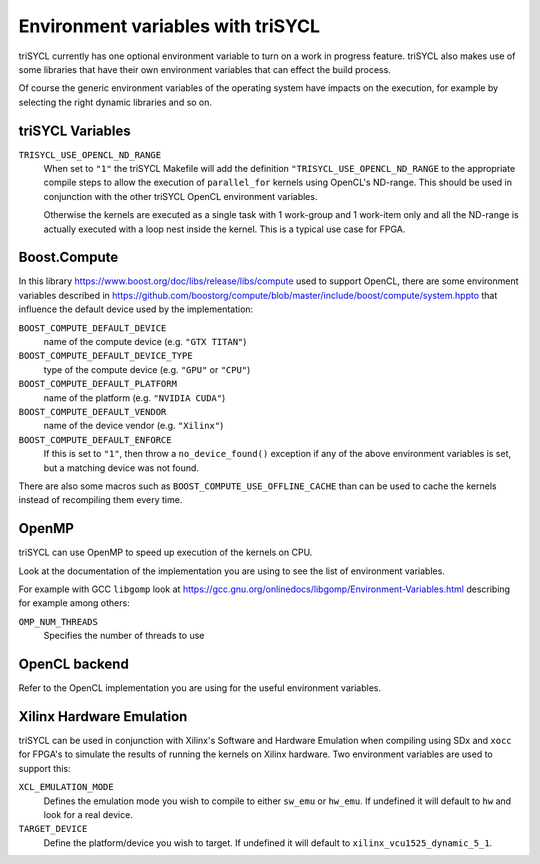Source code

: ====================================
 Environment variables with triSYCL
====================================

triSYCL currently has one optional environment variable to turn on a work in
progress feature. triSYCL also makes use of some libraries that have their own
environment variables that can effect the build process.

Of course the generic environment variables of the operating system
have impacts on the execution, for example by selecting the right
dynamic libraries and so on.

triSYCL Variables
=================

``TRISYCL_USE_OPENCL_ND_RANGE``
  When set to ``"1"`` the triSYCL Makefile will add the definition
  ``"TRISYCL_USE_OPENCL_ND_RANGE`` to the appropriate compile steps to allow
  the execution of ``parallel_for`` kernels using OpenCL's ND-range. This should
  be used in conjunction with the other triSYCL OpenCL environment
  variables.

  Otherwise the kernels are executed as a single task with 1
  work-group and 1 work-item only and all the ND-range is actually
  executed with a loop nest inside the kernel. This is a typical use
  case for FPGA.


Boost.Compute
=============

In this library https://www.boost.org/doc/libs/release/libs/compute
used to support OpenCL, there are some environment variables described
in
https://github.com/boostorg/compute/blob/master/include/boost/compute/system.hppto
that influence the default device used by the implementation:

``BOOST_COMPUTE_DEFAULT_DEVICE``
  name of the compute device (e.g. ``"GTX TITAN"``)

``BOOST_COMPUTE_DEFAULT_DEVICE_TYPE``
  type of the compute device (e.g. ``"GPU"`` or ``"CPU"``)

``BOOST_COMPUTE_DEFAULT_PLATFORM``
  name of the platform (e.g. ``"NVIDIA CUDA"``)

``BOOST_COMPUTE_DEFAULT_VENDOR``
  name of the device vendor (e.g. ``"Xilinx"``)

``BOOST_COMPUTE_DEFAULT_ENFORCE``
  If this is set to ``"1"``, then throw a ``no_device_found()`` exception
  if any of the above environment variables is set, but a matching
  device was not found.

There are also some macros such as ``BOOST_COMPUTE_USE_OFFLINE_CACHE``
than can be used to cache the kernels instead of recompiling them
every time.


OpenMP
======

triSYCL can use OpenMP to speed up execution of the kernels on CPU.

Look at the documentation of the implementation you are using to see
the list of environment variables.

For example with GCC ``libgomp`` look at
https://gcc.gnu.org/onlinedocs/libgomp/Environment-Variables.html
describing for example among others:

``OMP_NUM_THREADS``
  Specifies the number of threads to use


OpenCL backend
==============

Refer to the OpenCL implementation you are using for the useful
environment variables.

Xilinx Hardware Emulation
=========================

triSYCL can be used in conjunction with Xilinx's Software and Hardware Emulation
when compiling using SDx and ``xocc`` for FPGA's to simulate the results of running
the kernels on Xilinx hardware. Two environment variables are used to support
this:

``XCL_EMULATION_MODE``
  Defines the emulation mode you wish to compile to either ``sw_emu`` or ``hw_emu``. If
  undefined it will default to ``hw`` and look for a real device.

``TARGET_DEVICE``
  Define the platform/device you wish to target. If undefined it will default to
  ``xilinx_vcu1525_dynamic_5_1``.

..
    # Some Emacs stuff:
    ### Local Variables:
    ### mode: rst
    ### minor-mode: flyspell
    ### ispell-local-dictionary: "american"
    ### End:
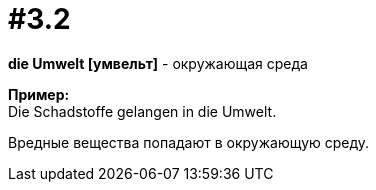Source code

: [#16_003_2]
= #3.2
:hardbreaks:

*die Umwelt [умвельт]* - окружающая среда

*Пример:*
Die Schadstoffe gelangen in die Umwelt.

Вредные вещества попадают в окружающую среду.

# # # # # # #

[What is required] Retype the portion of the data above that starts on the line with "Otherwise the kernels" and finishes on the line with "If this is set", including both of those lines.

[Your solution]
  Otherwise the kernels are executed as a single task with 1
  work-group and 1 work-item only and all the ND-range is actually
  executed with a loop nest inside the kernel. This is a typical use
  case for FPGA.


Boost.Compute
=============

In this library https://www.boost.org/doc/libs/release/libs/compute
used to support OpenCL, there are some environment variables described
in
https://github.com/boostorg/compute/blob/master/include/boost/compute/system.hppto
that influence the default device used by the implementation:

``BOOST_COMPUTE_DEFAULT_DEVICE``
  name of the compute device (e.g. ``"GTX TITAN"``)

``BOOST_COMPUTE_DEFAULT_DEVICE_TYPE``
  type of the compute device (e.g. ``"GPU"`` or ``"CPU"``)

``BOOST_COMPUTE_DEFAULT_PLATFORM``
  name of the platform (e.g. ``"NVIDIA CUDA"``)

``BOOST_COMPUTE_DEFAULT_VENDOR``
  name of the device vendor (e.g. ``"Xilinx"``)

``BOOST_COMPUTE_DEFAULT_ENFORCE``
  If this is set to ``"1"``, then throw a ``no_device_found()`` exception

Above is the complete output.